Entertainment & Arts

Beginners' guide to Mo Yan

Image caption Six of Mo Yan's works have been translated into English

Chinese author Mo Yan has been awarded the 2012 Nobel Prize for literature.

Michel Hockx, Professor of Chinese at the School of Oriental and African Studies, part of the University of London, hosted a lecture by the author during the recent London Book Fair.

Here, he offers a brief guide to the prolific 57-year-old novelist.

Who is Mo Yan?

Mo Yan is a popular novelist living in China who has been producing a steady output of fiction since the 1980s. He is also one of the most translated Chinese novelists into English, certainly among living authors.
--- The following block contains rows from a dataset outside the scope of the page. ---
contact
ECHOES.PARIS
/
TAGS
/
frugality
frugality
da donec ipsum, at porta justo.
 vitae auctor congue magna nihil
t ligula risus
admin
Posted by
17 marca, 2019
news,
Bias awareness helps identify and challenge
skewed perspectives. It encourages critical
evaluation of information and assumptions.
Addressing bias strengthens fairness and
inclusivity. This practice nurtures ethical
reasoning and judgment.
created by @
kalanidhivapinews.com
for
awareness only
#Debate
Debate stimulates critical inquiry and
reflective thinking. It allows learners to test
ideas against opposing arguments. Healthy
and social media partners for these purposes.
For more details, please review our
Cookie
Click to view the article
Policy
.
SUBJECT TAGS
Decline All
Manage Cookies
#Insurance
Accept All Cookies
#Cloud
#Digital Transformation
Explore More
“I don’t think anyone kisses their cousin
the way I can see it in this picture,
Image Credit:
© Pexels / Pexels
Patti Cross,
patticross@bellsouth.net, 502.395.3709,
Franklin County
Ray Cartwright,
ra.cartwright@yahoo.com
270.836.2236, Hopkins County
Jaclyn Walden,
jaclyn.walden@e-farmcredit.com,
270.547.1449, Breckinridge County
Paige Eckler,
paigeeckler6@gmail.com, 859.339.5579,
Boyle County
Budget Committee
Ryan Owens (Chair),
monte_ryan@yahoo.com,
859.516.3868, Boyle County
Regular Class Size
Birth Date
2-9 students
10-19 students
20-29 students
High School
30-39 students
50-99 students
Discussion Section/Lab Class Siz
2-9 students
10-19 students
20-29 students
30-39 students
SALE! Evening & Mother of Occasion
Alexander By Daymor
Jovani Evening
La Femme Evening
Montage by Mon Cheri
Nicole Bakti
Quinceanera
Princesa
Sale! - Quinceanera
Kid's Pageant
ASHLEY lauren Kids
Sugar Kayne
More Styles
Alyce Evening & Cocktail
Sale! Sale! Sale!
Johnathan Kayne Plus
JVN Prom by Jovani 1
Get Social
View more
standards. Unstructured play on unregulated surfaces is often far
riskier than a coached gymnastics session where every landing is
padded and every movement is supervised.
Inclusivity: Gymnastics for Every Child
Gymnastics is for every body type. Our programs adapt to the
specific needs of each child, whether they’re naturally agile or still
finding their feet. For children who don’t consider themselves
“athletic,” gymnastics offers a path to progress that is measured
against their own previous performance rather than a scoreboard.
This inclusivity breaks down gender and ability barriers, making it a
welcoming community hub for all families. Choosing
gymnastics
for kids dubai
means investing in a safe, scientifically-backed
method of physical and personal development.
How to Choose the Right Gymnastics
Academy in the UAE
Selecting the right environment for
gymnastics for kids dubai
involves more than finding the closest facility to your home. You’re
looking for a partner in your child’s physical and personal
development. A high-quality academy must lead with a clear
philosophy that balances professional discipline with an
What genre do his books fall into?

He writes a mixture of realism and magical realism. Earlier works were more historical, but as his career has developed, the stories have become more elaborate, more complicated and more unusual.

What does he write about?

He writes about rural communities in China that seem to be very familiar, very ordinary - the sort of region where he grew up - but then all kinds of magical and unusual things start to happen.

Who reads his books?

He is a wonderful storyteller, and is someone who could appeal to anyone. The novels - especially the early ones - are quite easy to read. They are good, gripping stories.

When he spoke at SOAS during the London Book Fair what I noticed was that a lot of the audience were not Chinese experts, they had just read his novels in translation and really liked them. They just wanted to see him and meet him, he has a strong international following.

What is his best-known book?

The earliest novel by him that was translated into English was Red Sorghum, which was also turned into a very famous movie by Zhang Yimou. It's actually a very complicated tale. It's a historical novel written from the perspective of a child growing up during up the second world war.

I was in China when that film came out and I remember audiences going absolutely crazy for it.

Is he political?

Mo Yan was asked whether he was political when he was here at the London Book Fair. His response was: 'Of course I care about politics, and I write about things that I see that I think are wrong - but I also think that the writer should not just be a political activist, a writer should be a writer, first and foremost'.

He has had his spats with the authorities, but nothing serious.

Is he a good pick to win the Nobel Prize for literature?

It's a good choice. He has been writing for decades. He has a very impressive oeuvre, a large readership and he addresses the human condition in a way in which the Nobel Committee likes to see.